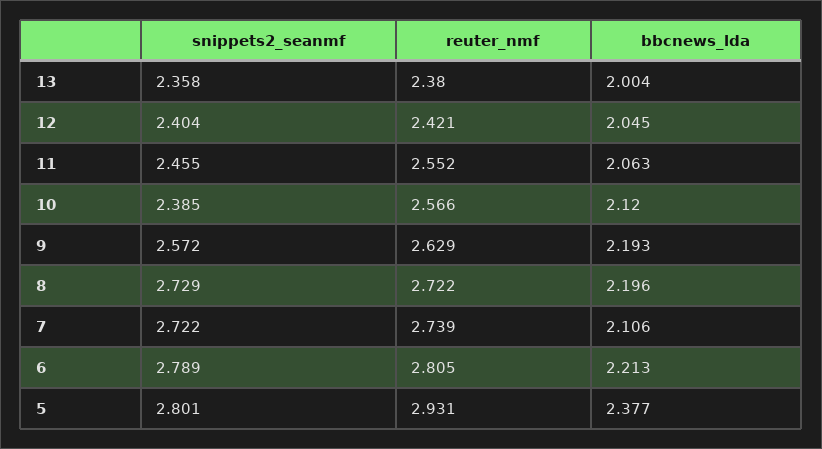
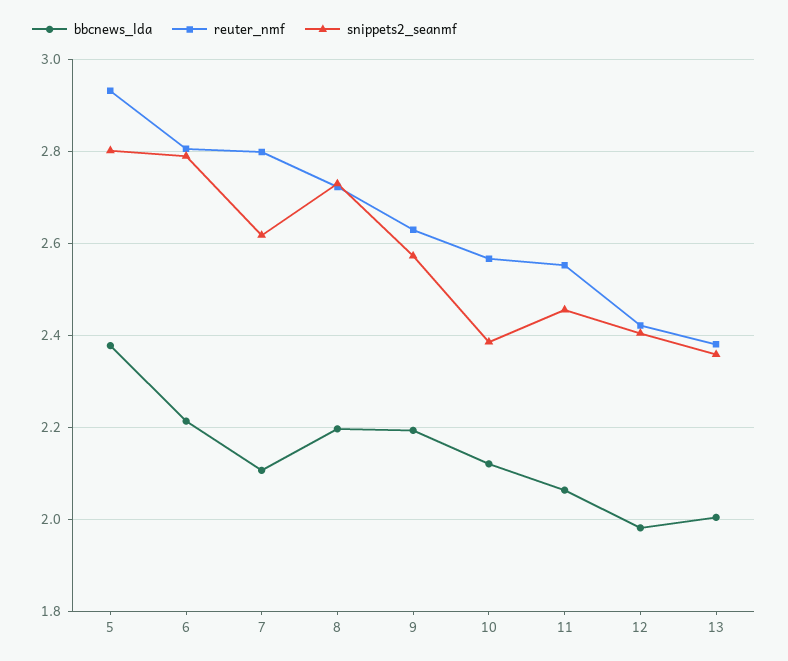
bbcnews_lda, 12: 2.045 -> 1.98
snippets2_seanmf, 7: 2.722 -> 2.62
reuter_nmf, 7: 2.739 -> 2.8

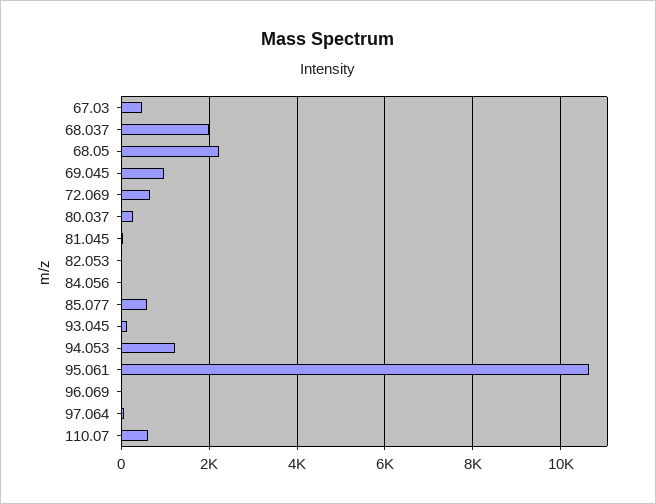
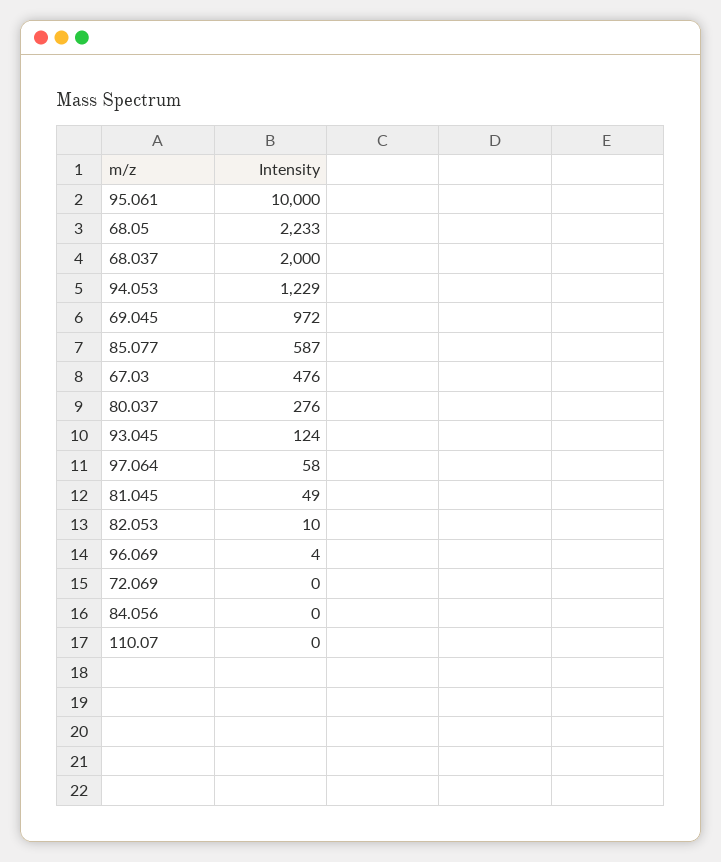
72.069: 600 -> 0
95.061: 10600 -> 10000
110.07: 600 -> 0

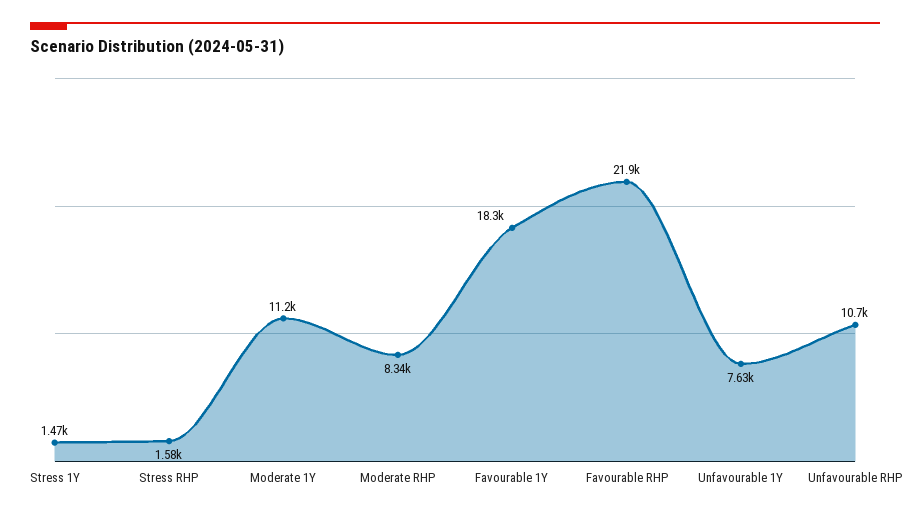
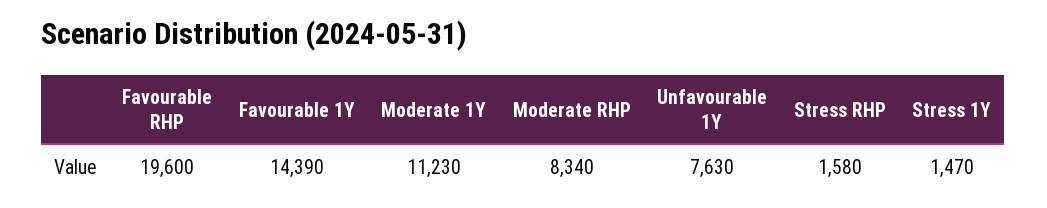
Favourable 1Y: 18300 -> 14390
Favourable RHP: 21900 -> 19600
Unfavourable RHP: 10700 -> none

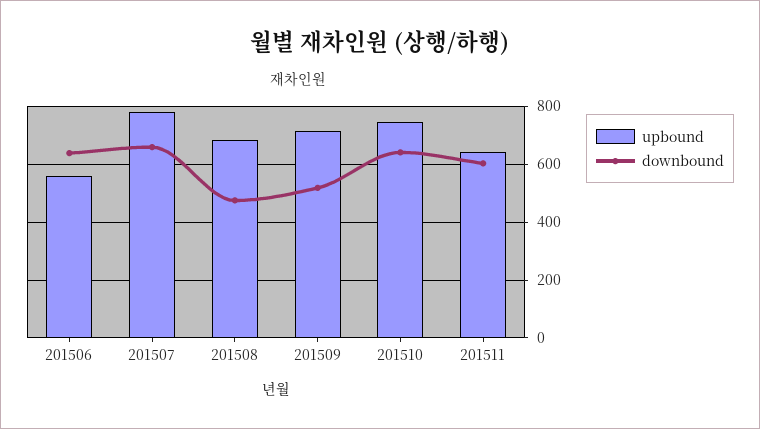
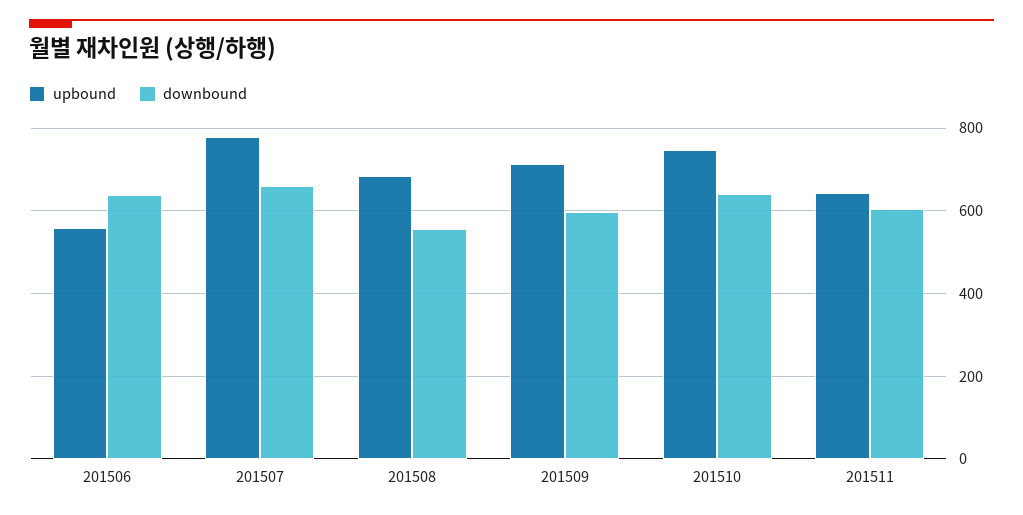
downbound, 201508: 475 -> 560
downbound, 201509: 525 -> 600

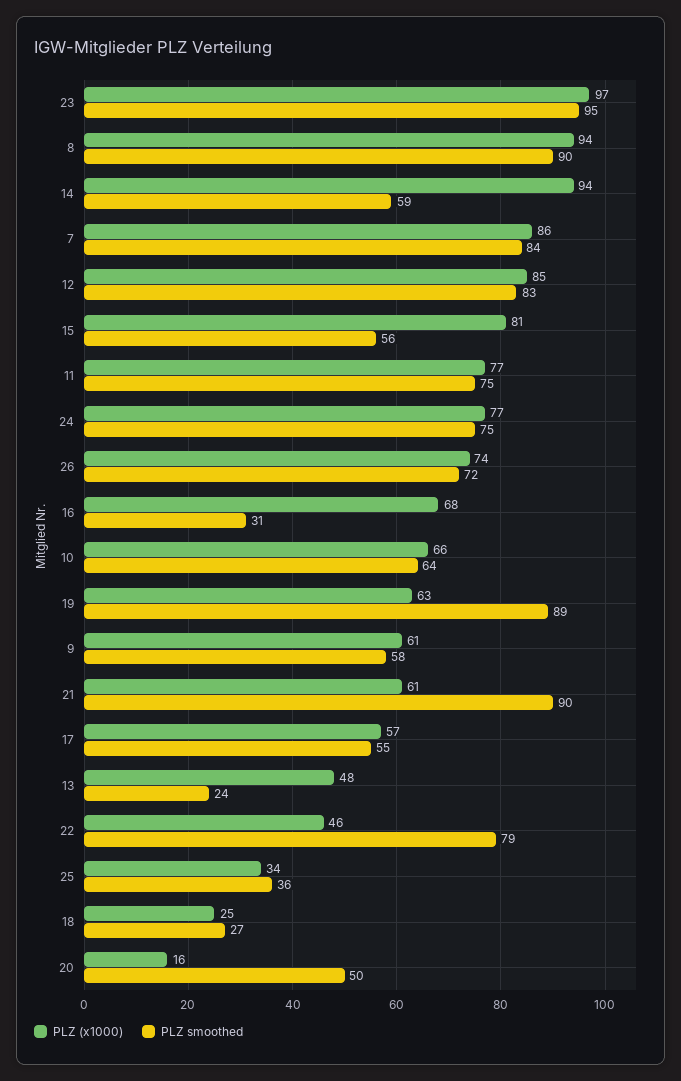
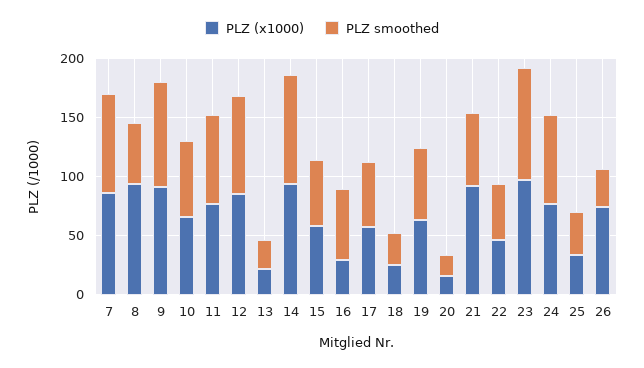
PLZ smoothed, 8: 90 -> 50
PLZ smoothed, 14: 59 -> 90
PLZ (x1000), 15: 81 -> 60
PLZ smoothed, 26: 72 -> 30
PLZ (x1000), 16: 68 -> 30
PLZ smoothed, 16: 31 -> 60
PLZ smoothed, 19: 89 -> 60
PLZ (x1000), 9: 61 -> 90
PLZ smoothed, 9: 58 -> 90
PLZ (x1000), 21: 61 -> 90
PLZ smoothed, 21: 90 -> 60
PLZ (x1000), 13: 48 -> 20
PLZ smoothed, 22: 79 -> 50
PLZ smoothed, 20: 50 -> 20

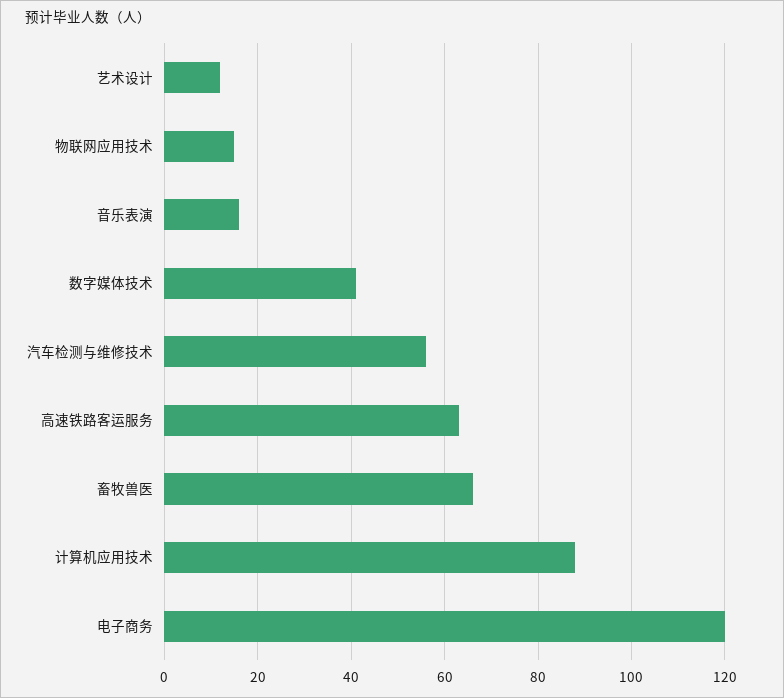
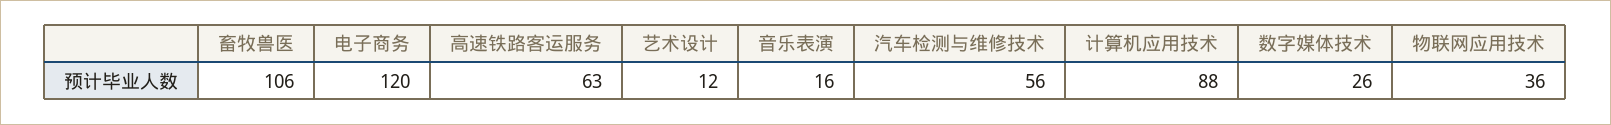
物联网应用技术: 15 -> 36
数字媒体技术: 40 -> 26
畜牧兽医: 65 -> 106

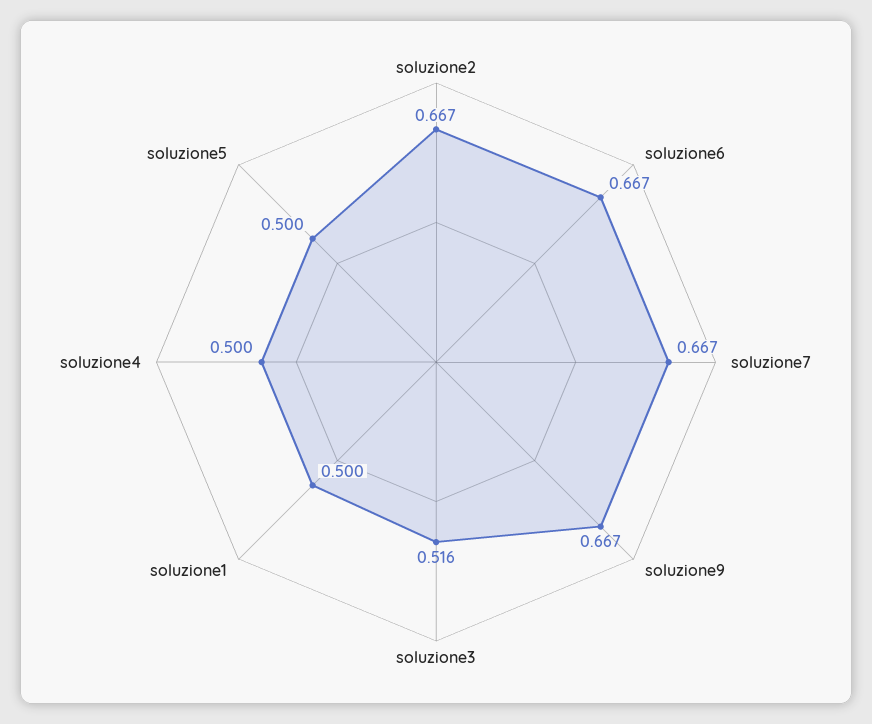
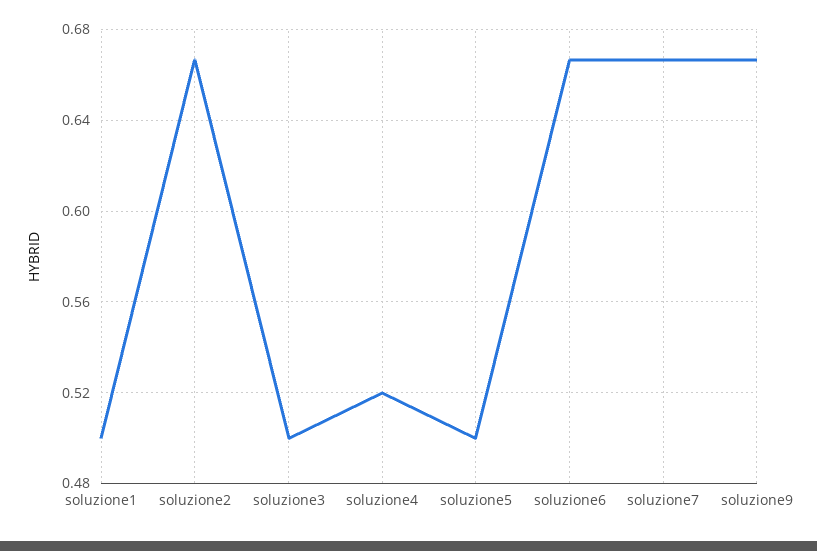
soluzione3: 0.516 -> 0.5
soluzione4: 0.5 -> 0.52

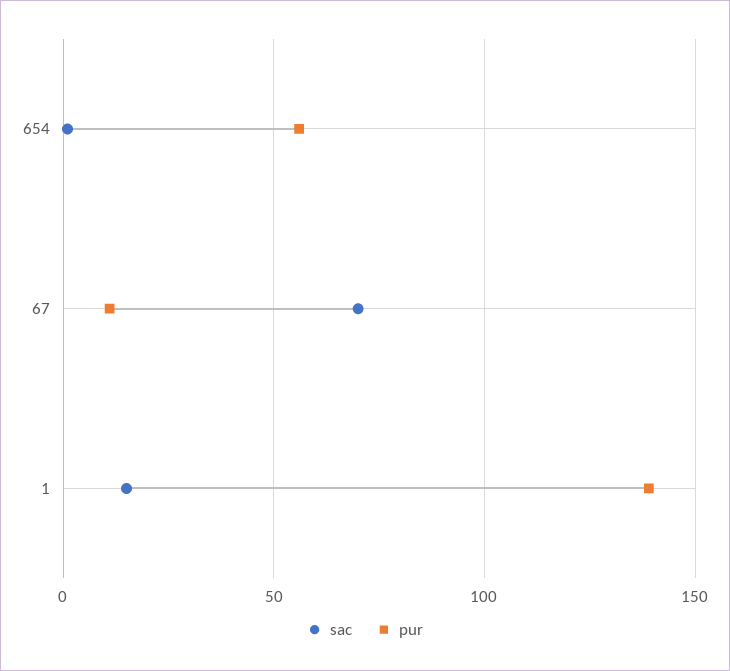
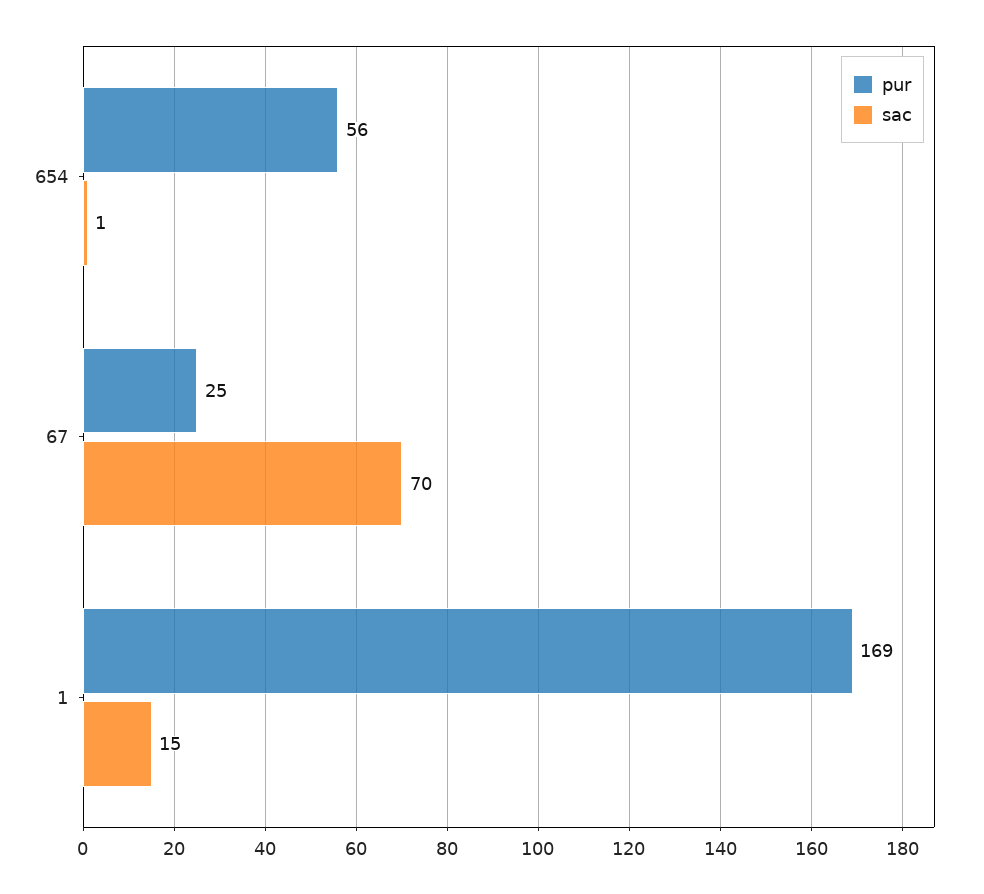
pur, 67: 10 -> 25
pur, 1: 140 -> 169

**Task instructions:**
From the first line to the last, set down the records above exactly and skip the pictures.

**Answer box:**
bbcnews_lda, 12: 2.045 -> 1.98
snippets2_seanmf, 7: 2.722 -> 2.62
reuter_nmf, 7: 2.739 -> 2.8

72.069: 600 -> 0
95.061: 10600 -> 10000
110.07: 600 -> 0

Favourable 1Y: 18300 -> 14390
Favourable RHP: 21900 -> 19600
Unfavourable RHP: 10700 -> none

downbound, 201508: 475 -> 560
downbound, 201509: 525 -> 600

PLZ smoothed, 8: 90 -> 50
PLZ smoothed, 14: 59 -> 90
PLZ (x1000), 15: 81 -> 60
PLZ smoothed, 26: 72 -> 30
PLZ (x1000), 16: 68 -> 30
PLZ smoothed, 16: 31 -> 60
PLZ smoothed, 19: 89 -> 60
PLZ (x1000), 9: 61 -> 90
PLZ smoothed, 9: 58 -> 90
PLZ (x1000), 21: 61 -> 90
PLZ smoothed, 21: 90 -> 60
PLZ (x1000), 13: 48 -> 20
PLZ smoothed, 22: 79 -> 50
PLZ smoothed, 20: 50 -> 20

物联网应用技术: 15 -> 36
数字媒体技术: 40 -> 26
畜牧兽医: 65 -> 106

soluzione3: 0.516 -> 0.5
soluzione4: 0.5 -> 0.52

pur, 67: 10 -> 25
pur, 1: 140 -> 169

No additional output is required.